Open clintg6 opened 11 months ago
AFAIK we didn't test AMD GPU, it is supported by XLA:GPU but we might need a separate build or something. @vanbasten23 should have more info.
Seems like it could since it's listed as a deviceType in device.h. However, when I look into the XLA:GPU guide I only see a mention of CUDA. Similarly, I don't see a ROCm wheel or docker image in the official list.
Jack is right. Afaict, we never test AMD GPU at this point. And we need a special build for rocm. (currently we only support XLA_CUDA=1 flag)
@vanbasten2 What would we need to do build it? Is there anything I can do to facilitate it?
For cuda build, we built torch_xla such as XLA_CUDA=1 python setup.py install
and it adds --config=cuda
https://github.com/pytorch/xla/blob/64d5807b9b6399522081a725b438b8276b7d7aa2/setup.py#L285 when it build openXLA.

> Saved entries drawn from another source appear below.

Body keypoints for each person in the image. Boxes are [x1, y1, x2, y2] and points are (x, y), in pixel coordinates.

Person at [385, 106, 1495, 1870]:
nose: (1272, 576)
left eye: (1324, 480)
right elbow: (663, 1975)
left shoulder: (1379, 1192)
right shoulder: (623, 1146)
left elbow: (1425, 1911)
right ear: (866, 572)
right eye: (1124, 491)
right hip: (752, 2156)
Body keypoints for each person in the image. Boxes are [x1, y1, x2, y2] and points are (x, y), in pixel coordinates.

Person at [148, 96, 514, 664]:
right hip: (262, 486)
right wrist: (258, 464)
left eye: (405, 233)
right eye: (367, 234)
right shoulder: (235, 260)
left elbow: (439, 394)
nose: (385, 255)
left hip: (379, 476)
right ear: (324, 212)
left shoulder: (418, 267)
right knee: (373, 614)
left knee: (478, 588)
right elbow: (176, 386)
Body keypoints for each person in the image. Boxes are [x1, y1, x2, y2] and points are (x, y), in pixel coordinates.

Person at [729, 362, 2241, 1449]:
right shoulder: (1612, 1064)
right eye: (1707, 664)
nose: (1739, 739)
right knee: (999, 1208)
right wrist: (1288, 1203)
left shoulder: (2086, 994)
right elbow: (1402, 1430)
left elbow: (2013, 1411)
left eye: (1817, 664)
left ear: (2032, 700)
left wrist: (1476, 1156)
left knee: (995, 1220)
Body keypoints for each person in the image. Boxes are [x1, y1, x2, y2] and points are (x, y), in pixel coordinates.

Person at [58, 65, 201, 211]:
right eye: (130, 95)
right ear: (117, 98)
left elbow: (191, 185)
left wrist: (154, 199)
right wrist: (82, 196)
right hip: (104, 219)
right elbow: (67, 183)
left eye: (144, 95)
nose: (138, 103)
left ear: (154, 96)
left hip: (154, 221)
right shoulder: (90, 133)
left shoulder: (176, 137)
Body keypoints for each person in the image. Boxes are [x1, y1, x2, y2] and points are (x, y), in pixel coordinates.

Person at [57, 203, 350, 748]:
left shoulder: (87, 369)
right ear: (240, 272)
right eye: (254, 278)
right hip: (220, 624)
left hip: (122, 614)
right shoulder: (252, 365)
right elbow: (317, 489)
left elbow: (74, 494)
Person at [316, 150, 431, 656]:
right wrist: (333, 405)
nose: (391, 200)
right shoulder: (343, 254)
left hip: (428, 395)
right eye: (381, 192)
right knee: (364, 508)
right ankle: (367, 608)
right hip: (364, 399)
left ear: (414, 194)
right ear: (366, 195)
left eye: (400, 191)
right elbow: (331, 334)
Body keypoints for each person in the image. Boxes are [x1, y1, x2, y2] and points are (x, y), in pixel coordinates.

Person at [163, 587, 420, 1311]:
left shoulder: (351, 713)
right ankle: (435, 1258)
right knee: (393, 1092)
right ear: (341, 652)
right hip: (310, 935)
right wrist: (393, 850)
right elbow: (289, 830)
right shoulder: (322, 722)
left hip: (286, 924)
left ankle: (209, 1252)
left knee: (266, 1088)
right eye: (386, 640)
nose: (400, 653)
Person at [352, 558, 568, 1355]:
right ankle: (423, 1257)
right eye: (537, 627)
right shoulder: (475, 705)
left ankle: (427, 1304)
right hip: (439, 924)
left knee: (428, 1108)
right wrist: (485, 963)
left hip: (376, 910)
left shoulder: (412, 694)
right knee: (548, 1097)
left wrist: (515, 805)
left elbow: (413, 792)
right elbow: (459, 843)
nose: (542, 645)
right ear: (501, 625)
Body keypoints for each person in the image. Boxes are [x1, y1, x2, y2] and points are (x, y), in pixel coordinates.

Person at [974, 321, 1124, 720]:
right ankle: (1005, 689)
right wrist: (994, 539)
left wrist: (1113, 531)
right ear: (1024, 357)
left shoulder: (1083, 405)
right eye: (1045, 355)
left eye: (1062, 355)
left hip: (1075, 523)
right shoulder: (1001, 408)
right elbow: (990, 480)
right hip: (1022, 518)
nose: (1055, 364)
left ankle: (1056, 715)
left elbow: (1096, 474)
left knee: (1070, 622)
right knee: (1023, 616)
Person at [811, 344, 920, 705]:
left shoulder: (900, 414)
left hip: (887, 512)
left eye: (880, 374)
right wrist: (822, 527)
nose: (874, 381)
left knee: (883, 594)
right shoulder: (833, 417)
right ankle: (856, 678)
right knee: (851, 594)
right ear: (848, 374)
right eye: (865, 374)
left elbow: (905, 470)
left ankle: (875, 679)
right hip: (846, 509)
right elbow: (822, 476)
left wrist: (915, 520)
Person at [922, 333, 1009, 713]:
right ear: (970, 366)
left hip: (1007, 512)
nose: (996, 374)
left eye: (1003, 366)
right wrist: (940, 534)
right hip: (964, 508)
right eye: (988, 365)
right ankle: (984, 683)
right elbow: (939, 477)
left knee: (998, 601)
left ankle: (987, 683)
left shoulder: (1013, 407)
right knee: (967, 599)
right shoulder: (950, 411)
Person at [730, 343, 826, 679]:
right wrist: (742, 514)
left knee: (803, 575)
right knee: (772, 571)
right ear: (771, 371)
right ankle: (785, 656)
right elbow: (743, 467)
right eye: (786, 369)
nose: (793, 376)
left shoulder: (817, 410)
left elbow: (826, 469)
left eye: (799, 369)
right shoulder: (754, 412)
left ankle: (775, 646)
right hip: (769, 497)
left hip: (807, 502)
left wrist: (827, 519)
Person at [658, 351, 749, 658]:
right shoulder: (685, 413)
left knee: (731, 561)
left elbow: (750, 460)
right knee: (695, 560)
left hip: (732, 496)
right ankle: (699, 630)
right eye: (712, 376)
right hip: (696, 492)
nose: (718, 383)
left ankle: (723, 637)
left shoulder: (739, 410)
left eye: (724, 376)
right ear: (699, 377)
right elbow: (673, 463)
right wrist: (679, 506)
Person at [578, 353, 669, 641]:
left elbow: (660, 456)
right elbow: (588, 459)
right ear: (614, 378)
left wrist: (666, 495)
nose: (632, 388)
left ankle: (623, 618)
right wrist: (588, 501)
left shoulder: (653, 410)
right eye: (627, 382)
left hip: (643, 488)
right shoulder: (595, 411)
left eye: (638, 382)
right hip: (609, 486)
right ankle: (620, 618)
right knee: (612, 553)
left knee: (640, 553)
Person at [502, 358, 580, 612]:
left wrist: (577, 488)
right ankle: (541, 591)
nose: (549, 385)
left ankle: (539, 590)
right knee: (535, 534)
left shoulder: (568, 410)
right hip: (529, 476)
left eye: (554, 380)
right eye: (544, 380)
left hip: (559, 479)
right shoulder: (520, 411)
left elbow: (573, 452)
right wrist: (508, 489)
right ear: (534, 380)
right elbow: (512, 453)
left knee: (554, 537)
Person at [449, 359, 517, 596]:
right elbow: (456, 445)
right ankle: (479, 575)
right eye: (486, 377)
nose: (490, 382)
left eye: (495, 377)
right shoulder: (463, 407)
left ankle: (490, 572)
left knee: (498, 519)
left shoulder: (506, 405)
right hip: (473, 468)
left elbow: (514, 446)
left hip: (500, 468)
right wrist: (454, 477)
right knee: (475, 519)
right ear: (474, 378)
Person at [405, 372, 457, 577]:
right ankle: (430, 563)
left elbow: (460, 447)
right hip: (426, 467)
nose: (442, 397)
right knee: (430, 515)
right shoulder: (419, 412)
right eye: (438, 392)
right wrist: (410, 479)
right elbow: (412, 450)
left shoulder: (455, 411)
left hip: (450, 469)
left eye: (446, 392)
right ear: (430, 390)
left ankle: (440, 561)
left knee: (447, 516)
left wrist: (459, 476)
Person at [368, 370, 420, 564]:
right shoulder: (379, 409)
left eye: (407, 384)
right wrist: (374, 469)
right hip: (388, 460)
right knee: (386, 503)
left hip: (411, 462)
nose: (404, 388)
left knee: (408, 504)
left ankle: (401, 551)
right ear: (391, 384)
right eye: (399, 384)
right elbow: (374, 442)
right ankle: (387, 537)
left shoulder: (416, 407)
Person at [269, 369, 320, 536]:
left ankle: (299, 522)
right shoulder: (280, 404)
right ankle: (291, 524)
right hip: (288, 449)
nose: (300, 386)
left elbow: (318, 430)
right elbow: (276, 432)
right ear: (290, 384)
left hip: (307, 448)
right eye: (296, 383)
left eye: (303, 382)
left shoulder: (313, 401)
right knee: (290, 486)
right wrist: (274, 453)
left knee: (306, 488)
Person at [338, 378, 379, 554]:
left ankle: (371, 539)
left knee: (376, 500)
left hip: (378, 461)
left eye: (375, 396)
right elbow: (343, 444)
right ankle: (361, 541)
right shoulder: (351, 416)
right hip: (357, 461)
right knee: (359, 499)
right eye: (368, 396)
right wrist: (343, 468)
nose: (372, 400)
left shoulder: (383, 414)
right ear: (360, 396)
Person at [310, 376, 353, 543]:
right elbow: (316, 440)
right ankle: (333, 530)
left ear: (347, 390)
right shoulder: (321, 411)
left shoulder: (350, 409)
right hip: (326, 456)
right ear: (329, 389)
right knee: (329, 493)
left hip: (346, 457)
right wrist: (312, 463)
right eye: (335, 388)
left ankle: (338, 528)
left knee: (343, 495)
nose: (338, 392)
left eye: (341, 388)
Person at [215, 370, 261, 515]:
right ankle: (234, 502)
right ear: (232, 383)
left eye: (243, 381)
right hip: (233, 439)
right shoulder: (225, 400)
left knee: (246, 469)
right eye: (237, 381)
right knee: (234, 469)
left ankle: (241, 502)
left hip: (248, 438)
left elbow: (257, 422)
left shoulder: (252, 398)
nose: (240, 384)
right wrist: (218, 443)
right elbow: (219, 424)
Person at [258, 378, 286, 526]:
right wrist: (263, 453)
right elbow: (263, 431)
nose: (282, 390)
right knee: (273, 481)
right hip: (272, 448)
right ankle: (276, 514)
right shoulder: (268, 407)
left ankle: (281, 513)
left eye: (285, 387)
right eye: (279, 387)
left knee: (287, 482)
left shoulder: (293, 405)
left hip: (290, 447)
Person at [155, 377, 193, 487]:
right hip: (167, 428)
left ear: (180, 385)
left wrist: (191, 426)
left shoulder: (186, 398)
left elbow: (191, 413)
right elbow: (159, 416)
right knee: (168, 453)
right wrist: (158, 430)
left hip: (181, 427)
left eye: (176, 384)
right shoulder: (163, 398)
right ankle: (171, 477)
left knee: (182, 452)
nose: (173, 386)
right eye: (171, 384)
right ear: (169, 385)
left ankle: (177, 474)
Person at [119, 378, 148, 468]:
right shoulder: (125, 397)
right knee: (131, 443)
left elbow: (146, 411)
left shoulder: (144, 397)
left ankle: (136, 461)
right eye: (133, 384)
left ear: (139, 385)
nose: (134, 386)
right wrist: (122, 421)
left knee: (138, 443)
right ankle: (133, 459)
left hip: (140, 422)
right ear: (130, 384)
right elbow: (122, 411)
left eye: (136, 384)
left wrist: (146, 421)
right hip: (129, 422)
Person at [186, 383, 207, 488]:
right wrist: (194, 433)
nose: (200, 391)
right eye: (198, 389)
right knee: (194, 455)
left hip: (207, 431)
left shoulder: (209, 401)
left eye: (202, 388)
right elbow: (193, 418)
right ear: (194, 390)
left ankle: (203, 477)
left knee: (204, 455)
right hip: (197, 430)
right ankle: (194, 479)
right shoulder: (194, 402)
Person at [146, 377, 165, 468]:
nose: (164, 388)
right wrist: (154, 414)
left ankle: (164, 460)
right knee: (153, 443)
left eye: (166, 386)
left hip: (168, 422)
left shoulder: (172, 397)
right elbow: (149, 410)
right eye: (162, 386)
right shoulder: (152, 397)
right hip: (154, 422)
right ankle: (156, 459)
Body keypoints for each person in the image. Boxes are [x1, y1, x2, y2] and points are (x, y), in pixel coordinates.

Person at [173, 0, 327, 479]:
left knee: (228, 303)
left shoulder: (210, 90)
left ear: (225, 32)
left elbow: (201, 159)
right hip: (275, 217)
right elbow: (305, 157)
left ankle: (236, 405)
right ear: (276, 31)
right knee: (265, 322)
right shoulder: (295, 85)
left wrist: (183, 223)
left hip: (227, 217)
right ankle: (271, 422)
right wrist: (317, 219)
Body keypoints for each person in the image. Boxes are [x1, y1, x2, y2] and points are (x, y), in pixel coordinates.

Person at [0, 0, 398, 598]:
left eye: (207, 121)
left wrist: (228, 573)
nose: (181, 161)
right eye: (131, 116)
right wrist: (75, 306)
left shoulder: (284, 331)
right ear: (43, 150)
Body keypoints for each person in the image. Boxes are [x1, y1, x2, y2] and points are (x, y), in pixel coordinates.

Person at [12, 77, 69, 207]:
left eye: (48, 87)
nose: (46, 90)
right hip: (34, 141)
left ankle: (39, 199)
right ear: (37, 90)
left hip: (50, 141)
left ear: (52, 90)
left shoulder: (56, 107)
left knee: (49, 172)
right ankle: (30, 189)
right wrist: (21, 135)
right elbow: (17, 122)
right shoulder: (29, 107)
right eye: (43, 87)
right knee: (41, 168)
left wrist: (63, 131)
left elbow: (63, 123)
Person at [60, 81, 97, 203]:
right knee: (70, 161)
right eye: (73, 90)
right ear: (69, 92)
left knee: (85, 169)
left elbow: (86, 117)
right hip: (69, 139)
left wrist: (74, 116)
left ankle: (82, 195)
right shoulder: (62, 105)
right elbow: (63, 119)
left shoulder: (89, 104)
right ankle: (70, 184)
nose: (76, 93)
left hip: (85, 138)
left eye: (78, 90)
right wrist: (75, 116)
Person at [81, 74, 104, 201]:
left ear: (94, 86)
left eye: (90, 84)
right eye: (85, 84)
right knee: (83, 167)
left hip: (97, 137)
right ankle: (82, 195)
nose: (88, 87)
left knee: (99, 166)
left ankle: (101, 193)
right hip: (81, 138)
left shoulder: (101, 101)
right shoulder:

So similarly for rocm, I would imagine we need a new flag in torch_xla such as XLA_ROCM
. When set, it should set --config=rocm and pass it to openXLA.
I test this and report back thanks!
Thanks for offering your contribution @clintg6
I created a torch_xla_rocm_plugin
similar to the cuda plugin and compile it using --config=rocm
. The program can find the ROCM xla devices. Tensors can be placed to the ROCM xla device.
But when running a sample training job, it failed. I have put /opt/rocm/lib/llvm/bin to PATH, which contains ld.lld.
python test_train_spmd_imagenet.py --fake_data
==> Preparing data..
Epoch 1 train begin 13:18:36
Traceback (most recent call last):
File "/home/aiscuser/xla/test/spmd/test_train_spmd_imagenet.py", line 389, in <module>
accuracy = train_imagenet()
File "/home/aiscuser/xla/test/spmd/test_train_spmd_imagenet.py", line 364, in train_imagenet
train_loop_fn(train_loader, epoch)
File "/home/aiscuser/xla/test/spmd/test_train_spmd_imagenet.py", line 318, in train_loop_fn
with xp.StepTrace('train_imagenet'):
File "/home/aiscuser/.conda/envs/xla/lib/python3.10/site-packages/torch_xla/debug/profiler.py", line 170, in __exit__
xm.mark_step()
File "/home/aiscuser/.conda/envs/xla/lib/python3.10/site-packages/torch_xla/core/xla_model.py", line 1046, in mark_step
torch_xla._XLAC._xla_step_marker(
RuntimeError: Bad StatusOr access: INTERNAL: unable to find ld.lld in PATH: No such file or directory
malloc(): unsorted double linked list corrupted
Aborted
After setting LLVM_PATH
, it worked.
Questions
Does the current version of PyTorch/XLA offer support for ROCm with AMD GPUs?